Druga część spotkania przyniosła innym obraz i przebieg. Szybko strzelona bramka na 2:0 kiedy podanie wzdłuż pola karnego Oziębały z prawej strony przeciął obrońca, tak że skierował futbolówkę do swojej siatki, podcięła skrzydła rywalom. Wprawdzie próbowali się oni wzajemnie motywować, a trener próbował przejść na grę 4-4-2, ale efekt był mizerny.

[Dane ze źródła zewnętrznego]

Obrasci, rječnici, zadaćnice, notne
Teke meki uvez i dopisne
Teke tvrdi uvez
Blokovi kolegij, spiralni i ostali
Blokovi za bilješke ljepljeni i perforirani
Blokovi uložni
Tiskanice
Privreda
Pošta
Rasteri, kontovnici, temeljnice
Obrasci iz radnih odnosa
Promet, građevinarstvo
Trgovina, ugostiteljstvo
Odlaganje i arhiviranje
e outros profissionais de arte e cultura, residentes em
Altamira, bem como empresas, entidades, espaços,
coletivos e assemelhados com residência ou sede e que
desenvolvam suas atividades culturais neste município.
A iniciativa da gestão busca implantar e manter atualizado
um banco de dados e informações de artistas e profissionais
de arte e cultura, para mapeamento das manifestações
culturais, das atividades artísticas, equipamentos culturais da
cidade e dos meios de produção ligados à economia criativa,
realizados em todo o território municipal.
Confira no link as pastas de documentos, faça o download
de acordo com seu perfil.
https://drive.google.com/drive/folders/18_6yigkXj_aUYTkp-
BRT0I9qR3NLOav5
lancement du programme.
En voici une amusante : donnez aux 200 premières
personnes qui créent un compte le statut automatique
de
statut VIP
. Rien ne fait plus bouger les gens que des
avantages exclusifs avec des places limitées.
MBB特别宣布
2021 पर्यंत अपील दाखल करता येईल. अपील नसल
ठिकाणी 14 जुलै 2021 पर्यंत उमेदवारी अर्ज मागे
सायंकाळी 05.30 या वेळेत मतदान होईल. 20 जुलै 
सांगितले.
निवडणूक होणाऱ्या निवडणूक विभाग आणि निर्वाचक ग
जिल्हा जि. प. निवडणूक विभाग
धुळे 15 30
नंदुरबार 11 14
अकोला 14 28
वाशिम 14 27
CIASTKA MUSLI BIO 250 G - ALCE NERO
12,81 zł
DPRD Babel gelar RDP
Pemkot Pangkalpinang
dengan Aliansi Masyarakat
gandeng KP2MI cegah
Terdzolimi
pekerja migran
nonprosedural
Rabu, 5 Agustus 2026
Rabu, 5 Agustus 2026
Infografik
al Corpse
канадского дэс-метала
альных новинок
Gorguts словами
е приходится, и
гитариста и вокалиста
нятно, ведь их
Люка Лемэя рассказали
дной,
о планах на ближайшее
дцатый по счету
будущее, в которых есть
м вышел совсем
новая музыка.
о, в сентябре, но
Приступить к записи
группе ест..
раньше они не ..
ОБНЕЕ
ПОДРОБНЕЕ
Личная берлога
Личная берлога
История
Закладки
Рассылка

Za to swój dzień miała para Oziębała-Wróbel, najpierw po kontrze ten pierwszy zaliczył kolejną asystę, a doświadczony eks ligowiec pewnie podwyższył wynik dokładnym uderzeniem z 15 metra, po czym 11 minut później prawoskrzydłowy zagrał wzdłuż pola karnego, a na 5 metrze wiedział co z nim zrobić zdobywca hattricka. Przy stanie 2-0 dla częstochowian udane wejście mógł zaliczyć Bębenek, ale będąc idealnie obsłużonym w polu karnym posłał piłkę obok słupka. Chwilę później nie setkę, a dwusetkę miał wprowadzony Jikia, który dostał piłkę za linią obrony i mógł spytać Kosa, z którego rogu chce ją wyciągać, okazało się jednak, że doświadczony golkiper wyczekał strzał, a ten trafił prost w jego ręce. Końcówka to całkowita dominacja podopiecznych trenera Krzętowskiego, którzy co chwile gościli w polu karnym Stambuły, ale już bez efektu bramkowego.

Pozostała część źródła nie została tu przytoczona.